(MATERIAL TO PROCESS begins)
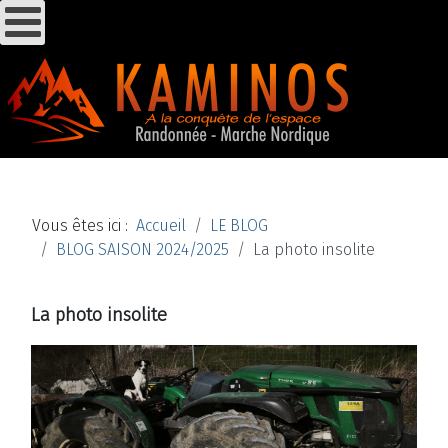
Vous êtes ici :
Accueil
LE BLOG
BLOG SAISON 2024/2025
La photo insolite
La photo insolite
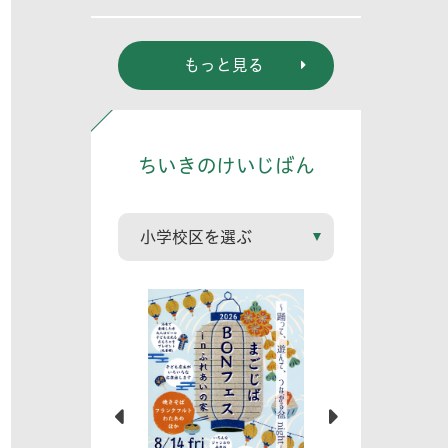
もっと見る
ちいきのけいじばん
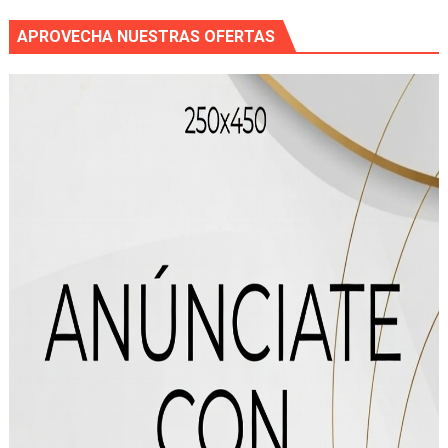
APROVECHA NUESTRAS OFERTAS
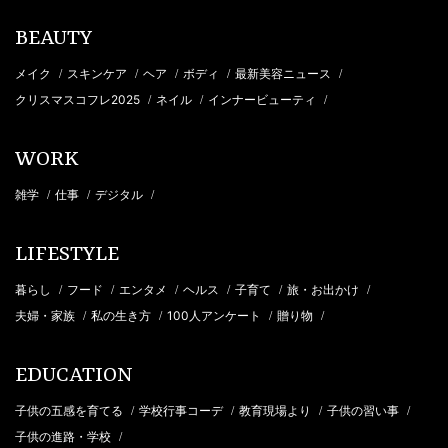
BEAUTY
メイク
スキンケア
ヘア
ボディ
最新美容ニュース
/
/
/
/
/
クリスマスコフレ2025
ネイル
インナービューティ
/
/
/
WORK
雑学
仕事
デジタル
/
/
/
LIFESTYLE
暮らし
フード
エンタメ
ヘルス
子育て
旅・お出かけ
/
/
/
/
/
/
夫婦・家族
私の生き方
100人アンケート
贈り物
/
/
/
/
EDUCATION
子供の五感を育てる
学校行事コーデ
教育現場より
子供の習い事
/
/
/
/
子供の進路・学校
/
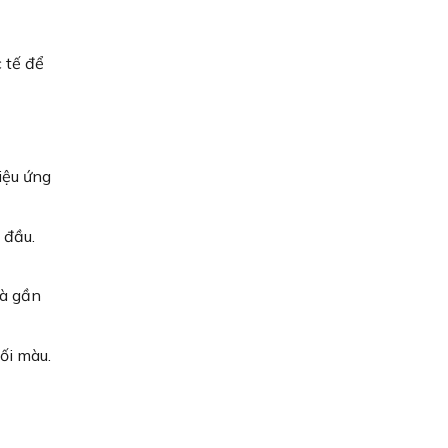
 tế để
iệu ứng
 đầu.
và gần
ối màu.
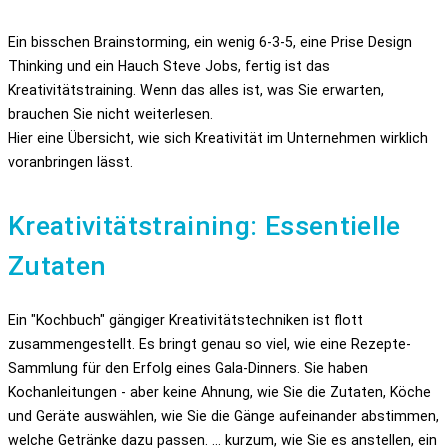
Ein bisschen Brainstorming, ein wenig 6-3-5, eine Prise Design
Thinking und ein Hauch Steve Jobs, fertig ist das
Kreativitätstraining. Wenn das alles ist, was Sie erwarten,
brauchen Sie nicht weiterlesen.
Hier eine Übersicht, wie sich Kreativität im Unternehmen wirklich
voranbringen lässt.
Kreativitätstraining: Essentielle
Zutaten
Ein "Kochbuch" gängiger Kreativitätstechniken ist flott
zusammengestellt. Es bringt genau so viel, wie eine Rezepte-
Sammlung für den Erfolg eines Gala-Dinners. Sie haben
Kochanleitungen - aber keine Ahnung, wie Sie die Zutaten, Köche
und Geräte auswählen, wie Sie die Gänge aufeinander abstimmen,
welche Getränke dazu passen. ... kurzum, wie Sie es anstellen, ein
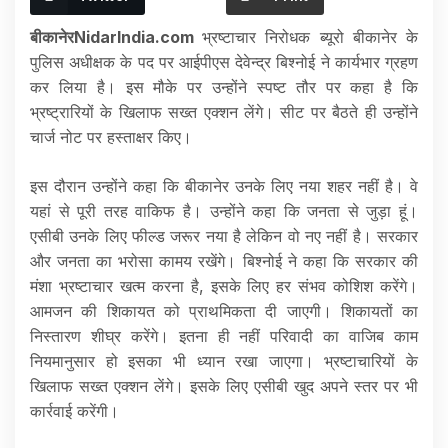
बीकानेरNidarIndia.com
भ्रष्टाचार निरोधक ब्यूरो बीकानेर के
पुलिस अधीक्षक के पद पर आईपीएस देवेन्द्र बिश्नोई ने कार्यभार ग्रहण
कर लिया है। इस मौके पर उन्होंने स्पष्ट तौर पर कहा है कि
भ्रष्ट्रारियों के खिलाफ सख्त एक्शन लेंगे। सीट पर बैठते ही उन्होंने
चार्ज नोट पर हस्ताक्षर किए।
इस दौरान उन्होंने कहा कि बीकानेर उनके लिए नया शहर नहीं है। वे
यहां से पूरी तरह वाकिफ है। उन्होंने कहा कि जनता से जुड़ा हूं।
एसीबी उनके लिए फील्ड जरूर नया है लेकिन वो नए नहीं है। सरकार
और जनता का भरोसा कामय रखेंगे। बिश्नोई ने कहा कि सरकार की
मंशा भ्रष्टाचार खत्म करना है, इसके लिए हर संभव कोशिश करेंगे।
आमजन की शिकायत को प्राथमिकता दी जाएगी। शिकायतों का
निस्तारण शीघ्र करेंगे। इतना ही नहीं परिवादी का वाजिब काम
नियमानुसार हो इसका भी ध्यान रखा जाएगा। भ्रष्टाचारियों के
खिलाफ सख्त एक्शन लेंगे। इसके लिए एसीबी खुद अपने स्तर पर भी
कार्रवाई करेंगी।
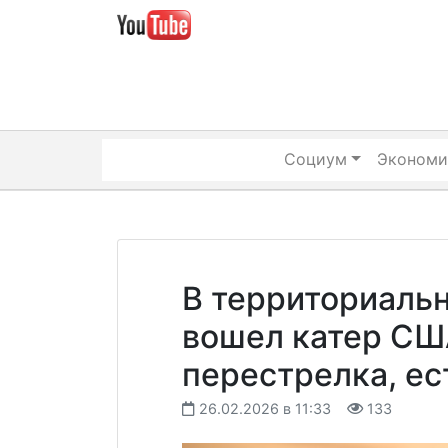
Skip
to
content
Социум
Экономи
В территориаль
вошел катер СШ
перестрелка, е
26.02.2026 в 11:33
133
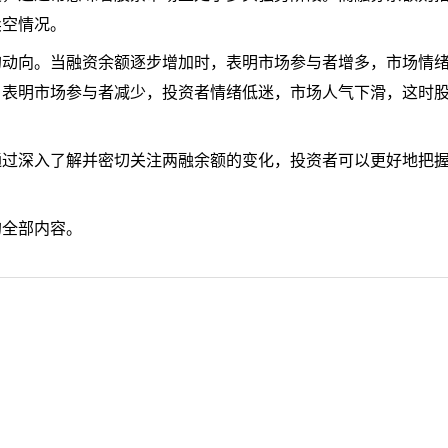
卖空情况。
的动向。当融资余额逐步增加时，表明市场参与者增多，市场情
，表明市场参与者减少，投资者情绪低迷，市场人气下滑，这时
。
通过深入了解并密切关注两融余额的变化，投资者可以更好地把
的全部内容。
？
(MATERIAL TO PROCESS ends)
YOUR OBJECTIVE:
From the material above, pull every line that contains the string "Zutaten", treating uppercase and lowercase letters as distinct.

WRITTEN RESPONSE:
Zutaten
Kochanleitungen - aber keine Ahnung, wie Sie die Zutaten, Köche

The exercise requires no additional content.